When people protested the COVID-19 lockdown in Sydney last week, many were speculating about whether a certain type of person was more likely to be involved. Does science back that up?
A new University of Sydney study assessed people’s behaviours and attitudes towards pandemic regulations in Australia, the UK, the US, and Canada. It found that roughly 10 percent of people were noncompliant.
Those individuals were mostly male, less agreeable (cooperative, considerate), less intellectual as a personality trait (less willing to try new experiences), and more extroverted.
Published in high-ranking journal PLOS ONE, the study also found that these people tended to prioritise freedom and their own self-interest. They also perceived their social culture as tolerant to variation in values and behavior, with greater tolerance for deviance. Contrary to the stereotype, most of them were not young.
They also tended to engage less with official sources, such as government announcements and news and engaged more in unhealthy coping strategies such as denial and substance abuse.
Alarmingly, the non-compliant group were more likely than the compliant group to leave their home to meet friends or family
“Alarmingly, the non-compliant group were more likely than the compliant group to leave their home to meet friends or family, for religious reasons, because they are bored, and to exercise their right to freedom,” said lead author, Associate Professor Sabina Kleitman from the University of Sydney School of Psychology. This behaviour is a major concern in Australia, especially during the current Sydney lockdown.”
She continued: “Our research reveals the need for targeted interventions to enhance COVID-19 regulation compliance, such as observing physical distancing. More targeted approaches might utilise a variety of media outlets, provide education to help people identify misinformation, and target specific false beliefs.”
The researchers gleaned their results from an online survey of 1,575 participants in March and April 2020. Participants reported their behaviours; attitudes; personality; cognitive/decision-making ability; resilience; adaptability; coping; political and cultural factors; and information consumption during the pandemic’s first wave in 2020.

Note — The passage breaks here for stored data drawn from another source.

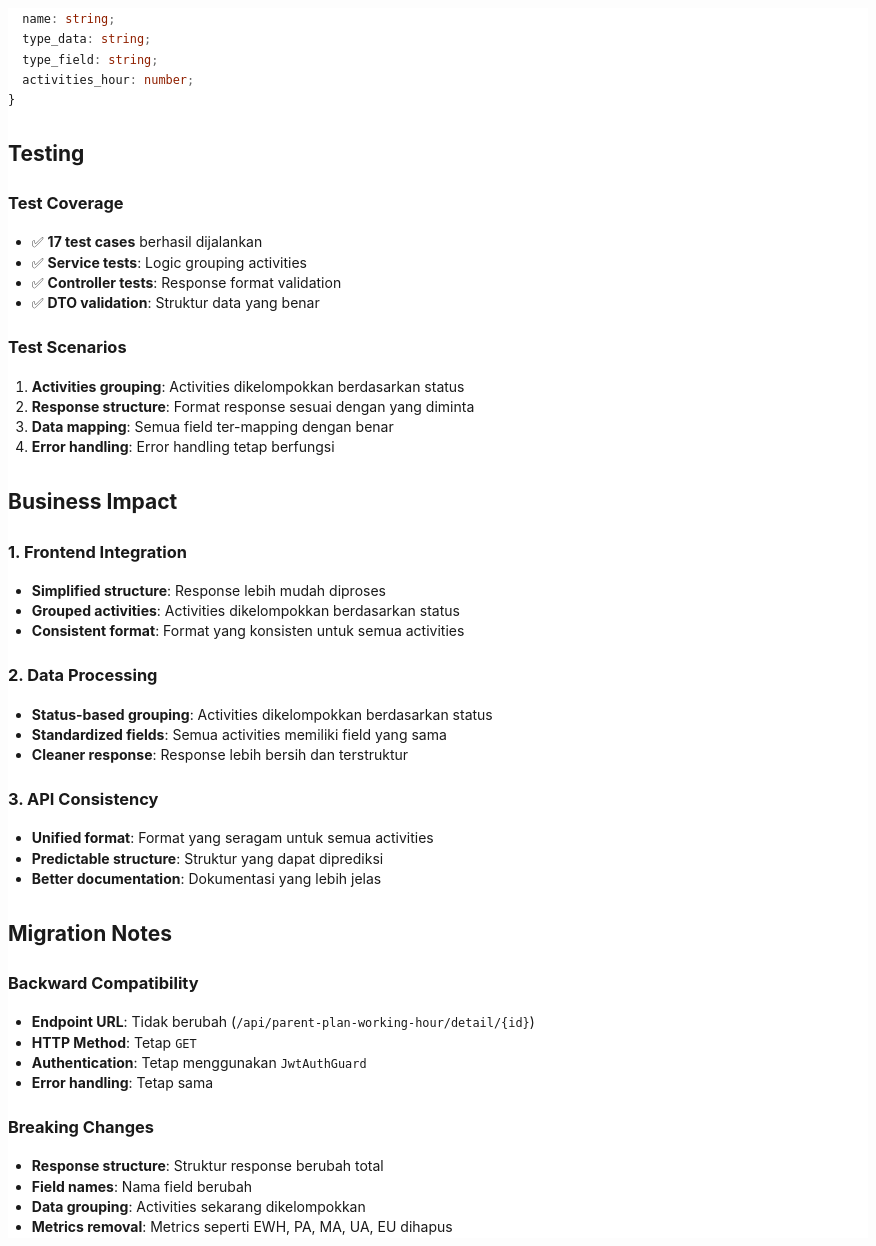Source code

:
 ```typescript
  name: string;
  type_data: string;
  type_field: string;
  activities_hour: number;
}
```

## Testing

### Test Coverage
- ✅ **17 test cases** berhasil dijalankan
- ✅ **Service tests**: Logic grouping activities
- ✅ **Controller tests**: Response format validation
- ✅ **DTO validation**: Struktur data yang benar

### Test Scenarios
1. **Activities grouping**: Activities dikelompokkan berdasarkan status
2. **Response structure**: Format response sesuai dengan yang diminta
3. **Data mapping**: Semua field ter-mapping dengan benar
4. **Error handling**: Error handling tetap berfungsi

## Business Impact

### 1. Frontend Integration
- **Simplified structure**: Response lebih mudah diproses
- **Grouped activities**: Activities dikelompokkan berdasarkan status
- **Consistent format**: Format yang konsisten untuk semua activities

### 2. Data Processing
- **Status-based grouping**: Activities dikelompokkan berdasarkan status
- **Standardized fields**: Semua activities memiliki field yang sama
- **Cleaner response**: Response lebih bersih dan terstruktur

### 3. API Consistency
- **Unified format**: Format yang seragam untuk semua activities
- **Predictable structure**: Struktur yang dapat diprediksi
- **Better documentation**: Dokumentasi yang lebih jelas

## Migration Notes

### Backward Compatibility
- **Endpoint URL**: Tidak berubah (`/api/parent-plan-working-hour/detail/{id}`)
- **HTTP Method**: Tetap `GET`
- **Authentication**: Tetap menggunakan `JwtAuthGuard`
- **Error handling**: Tetap sama

### Breaking Changes
- **Response structure**: Struktur response berubah total
- **Field names**: Nama field berubah
- **Data grouping**: Activities sekarang dikelompokkan
- **Metrics removal**: Metrics seperti EWH, PA, MA, UA, EU dihapus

Those more likely to comply with COVID-19 restrictions (90 percent of participants across four countries) were more likely to be young, educated and/or at-risk due to poorer health.
Compliant individuals were more likely to be female, worry more, and believe in government-mandated protective measures. They coped with stress and anxiety more productively, with strategies like distraction and planning.
Making non-compliers comply
Associate Professor Kleitman identified key strategies to shift non-complaint individuals’ attitudes and behaviours:
- Focus more attention/resources on regulating and monitoring misinformation. Non-compliers appear not to use official sources for COVID-19 information, nor do they tend to verify the legitimacy of information.
- Frame some public health messages to appeal to self-interest. This may be more effective in promoting positive behaviour change among non-compliant people than appealing to social obligations.
Declaration: The research was supported in part by a grant from the University of Sydney School of Psychology, and some funding from the University of Saskatchewan.
Hero image: An anti-lockdown protest at Queen’s Park April 25 attracted about 200 who claimed measures to control the spread of COVID-19 are an infringement of freedom. Credit: Michael Swan via Flickr.
 This sample was drawn early in the pandemic; these rates of compliance may have changed as the pandemic continued.